▶ _TASK TO COMPLETE_
Count every line below containing "promoción"; state the number only.

⟨

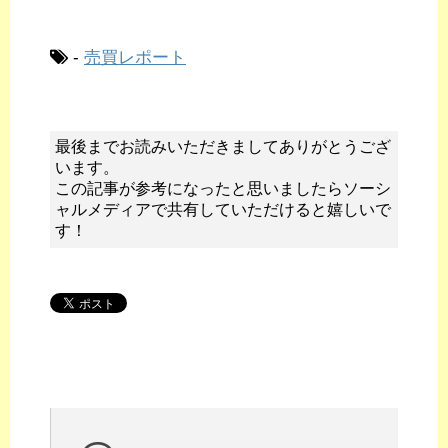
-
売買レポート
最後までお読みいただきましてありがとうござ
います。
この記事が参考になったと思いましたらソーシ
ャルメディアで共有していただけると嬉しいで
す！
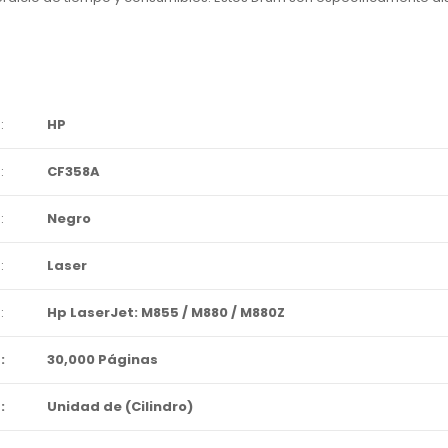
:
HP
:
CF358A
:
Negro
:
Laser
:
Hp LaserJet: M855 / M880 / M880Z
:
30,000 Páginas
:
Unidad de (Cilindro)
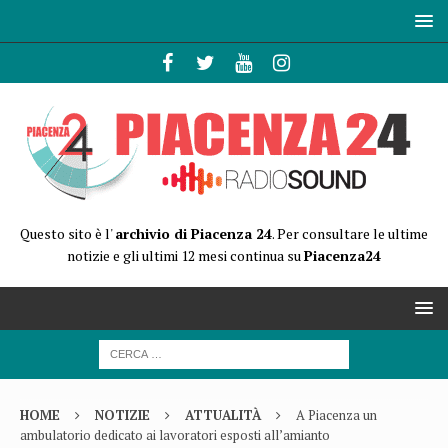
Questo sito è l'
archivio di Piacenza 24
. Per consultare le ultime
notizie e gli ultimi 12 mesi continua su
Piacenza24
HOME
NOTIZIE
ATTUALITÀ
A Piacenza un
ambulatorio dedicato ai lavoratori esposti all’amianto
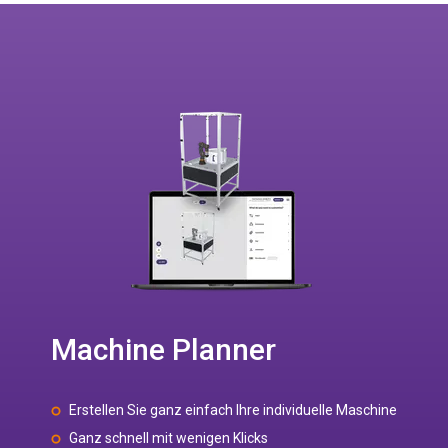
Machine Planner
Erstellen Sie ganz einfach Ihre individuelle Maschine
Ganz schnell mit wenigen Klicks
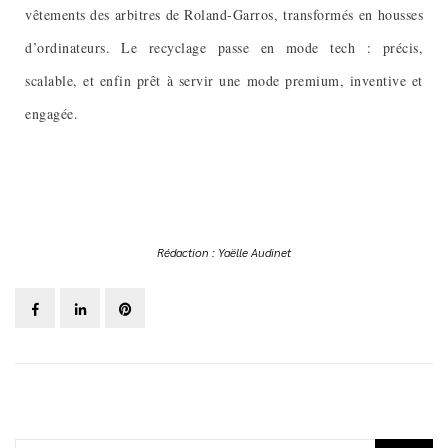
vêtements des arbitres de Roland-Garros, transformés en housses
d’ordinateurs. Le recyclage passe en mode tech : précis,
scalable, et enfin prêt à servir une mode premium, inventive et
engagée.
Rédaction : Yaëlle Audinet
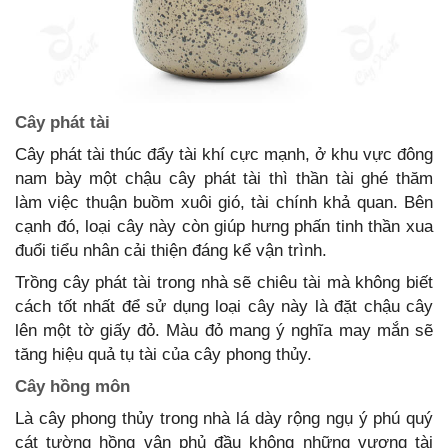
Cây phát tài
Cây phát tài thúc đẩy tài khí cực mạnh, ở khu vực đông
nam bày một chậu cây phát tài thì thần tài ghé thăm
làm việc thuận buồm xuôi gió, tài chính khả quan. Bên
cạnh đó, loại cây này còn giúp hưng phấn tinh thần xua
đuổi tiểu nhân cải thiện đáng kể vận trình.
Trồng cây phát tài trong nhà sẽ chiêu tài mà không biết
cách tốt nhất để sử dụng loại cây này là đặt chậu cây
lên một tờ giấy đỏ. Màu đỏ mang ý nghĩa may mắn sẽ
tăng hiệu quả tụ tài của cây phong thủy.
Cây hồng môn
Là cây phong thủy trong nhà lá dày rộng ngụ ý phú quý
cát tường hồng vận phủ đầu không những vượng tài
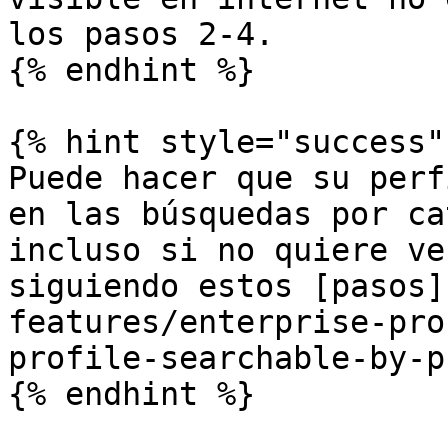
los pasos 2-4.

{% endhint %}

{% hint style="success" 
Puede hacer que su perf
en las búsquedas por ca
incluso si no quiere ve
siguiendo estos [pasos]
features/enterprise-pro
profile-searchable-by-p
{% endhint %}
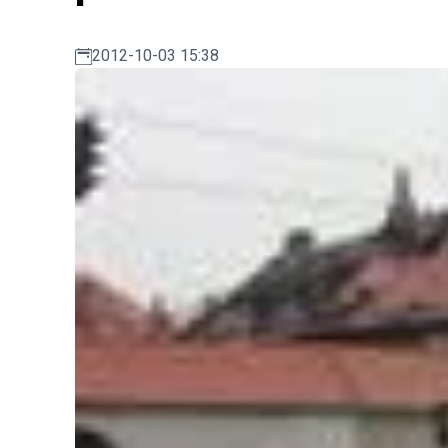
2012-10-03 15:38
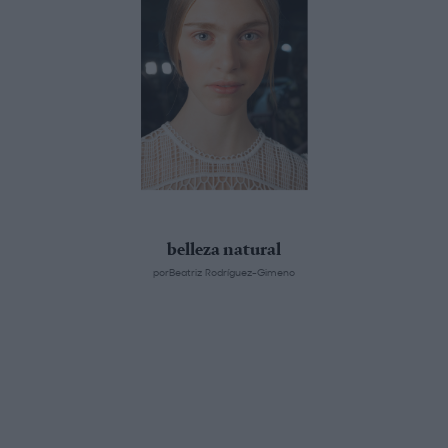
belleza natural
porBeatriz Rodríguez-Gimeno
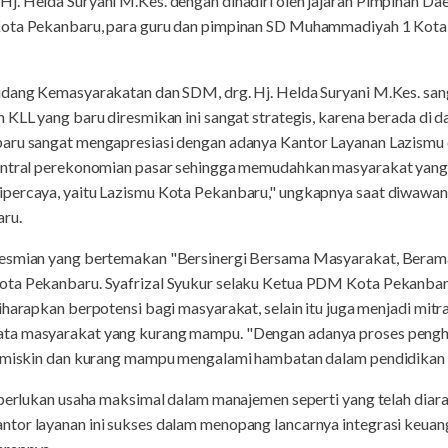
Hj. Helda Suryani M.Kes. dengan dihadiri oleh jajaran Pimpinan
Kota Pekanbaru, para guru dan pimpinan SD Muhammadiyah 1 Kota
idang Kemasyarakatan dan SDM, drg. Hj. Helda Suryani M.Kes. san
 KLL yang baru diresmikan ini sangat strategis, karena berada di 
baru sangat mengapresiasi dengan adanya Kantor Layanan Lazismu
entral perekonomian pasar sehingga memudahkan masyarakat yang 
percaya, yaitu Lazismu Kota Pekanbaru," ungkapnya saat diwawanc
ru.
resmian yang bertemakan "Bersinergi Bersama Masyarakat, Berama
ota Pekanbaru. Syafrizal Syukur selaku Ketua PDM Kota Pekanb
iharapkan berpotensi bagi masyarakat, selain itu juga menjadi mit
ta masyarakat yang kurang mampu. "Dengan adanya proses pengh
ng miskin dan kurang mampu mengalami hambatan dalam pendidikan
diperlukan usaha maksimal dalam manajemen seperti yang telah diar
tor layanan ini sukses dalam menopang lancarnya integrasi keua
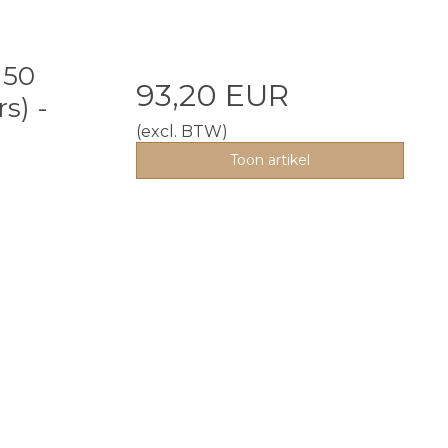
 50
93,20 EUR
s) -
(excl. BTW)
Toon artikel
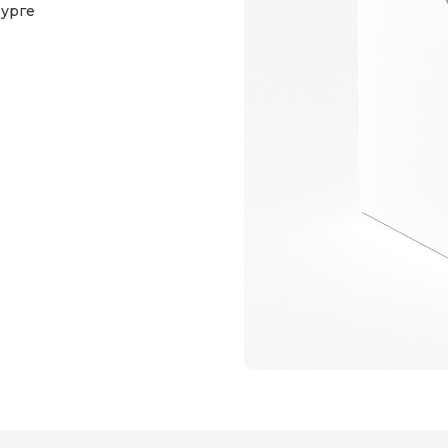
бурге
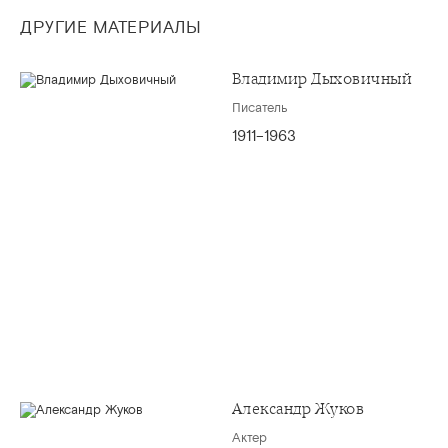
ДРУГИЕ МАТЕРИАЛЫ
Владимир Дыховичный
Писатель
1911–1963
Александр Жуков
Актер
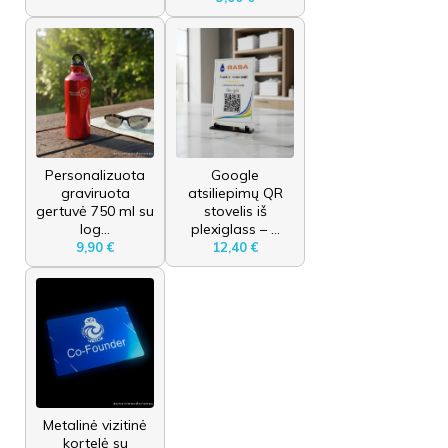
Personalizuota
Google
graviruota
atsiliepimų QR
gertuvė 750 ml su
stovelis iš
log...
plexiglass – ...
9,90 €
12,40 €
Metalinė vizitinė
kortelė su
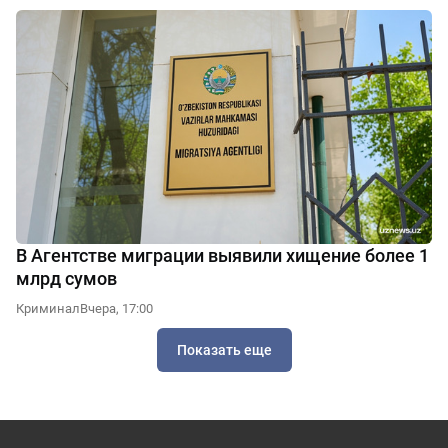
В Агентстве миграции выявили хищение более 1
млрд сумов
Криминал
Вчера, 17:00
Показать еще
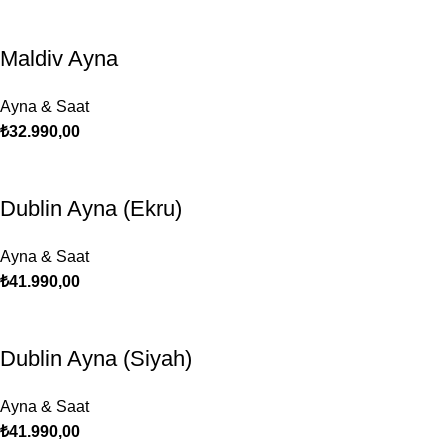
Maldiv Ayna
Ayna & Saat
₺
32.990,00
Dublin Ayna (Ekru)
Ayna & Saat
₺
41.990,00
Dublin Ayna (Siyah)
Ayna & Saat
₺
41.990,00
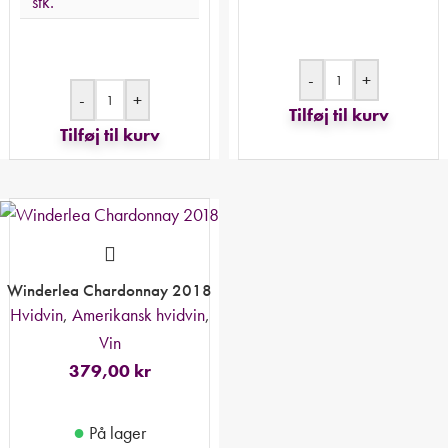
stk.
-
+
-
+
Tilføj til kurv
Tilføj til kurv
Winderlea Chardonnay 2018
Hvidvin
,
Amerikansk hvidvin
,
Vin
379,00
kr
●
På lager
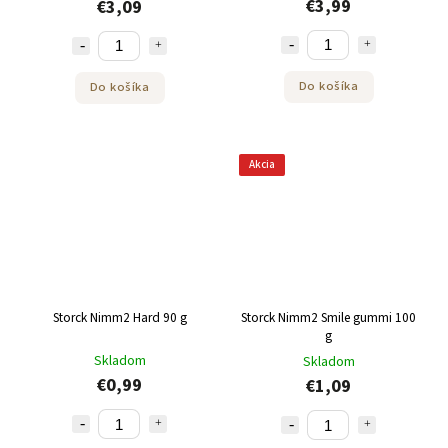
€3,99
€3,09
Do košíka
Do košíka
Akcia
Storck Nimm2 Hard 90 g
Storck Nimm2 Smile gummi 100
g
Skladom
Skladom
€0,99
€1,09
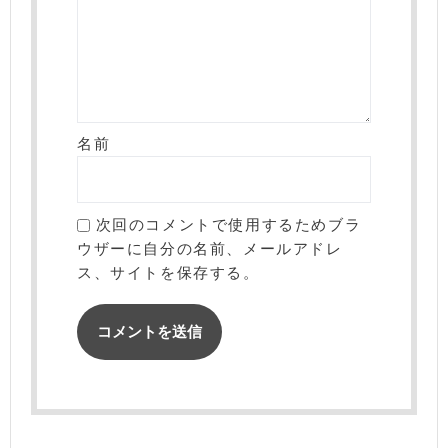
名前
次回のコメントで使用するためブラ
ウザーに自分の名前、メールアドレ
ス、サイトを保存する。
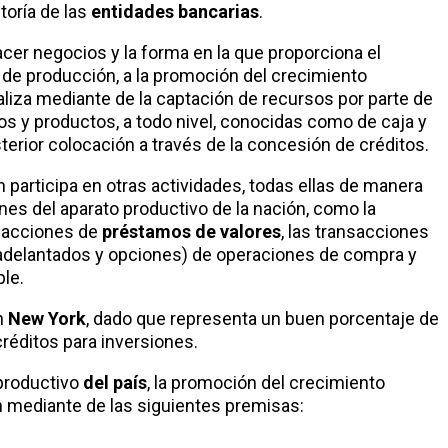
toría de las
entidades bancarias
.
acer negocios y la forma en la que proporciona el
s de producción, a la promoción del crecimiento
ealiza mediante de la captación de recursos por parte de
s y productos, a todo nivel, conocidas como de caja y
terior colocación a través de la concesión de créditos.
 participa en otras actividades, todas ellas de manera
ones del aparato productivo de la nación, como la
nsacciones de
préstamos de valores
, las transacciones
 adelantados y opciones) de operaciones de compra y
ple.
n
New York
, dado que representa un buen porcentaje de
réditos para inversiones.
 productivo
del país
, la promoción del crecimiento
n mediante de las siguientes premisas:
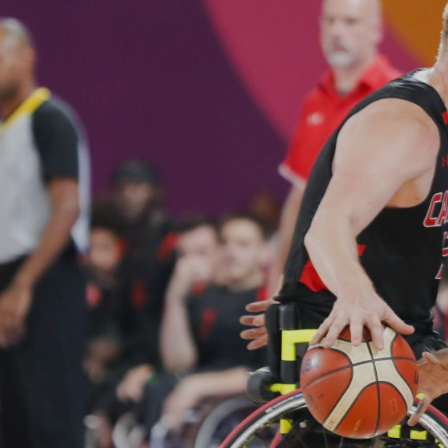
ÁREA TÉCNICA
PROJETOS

⟩

▶ _OUTPUT FOR THIS EXERCISE_
2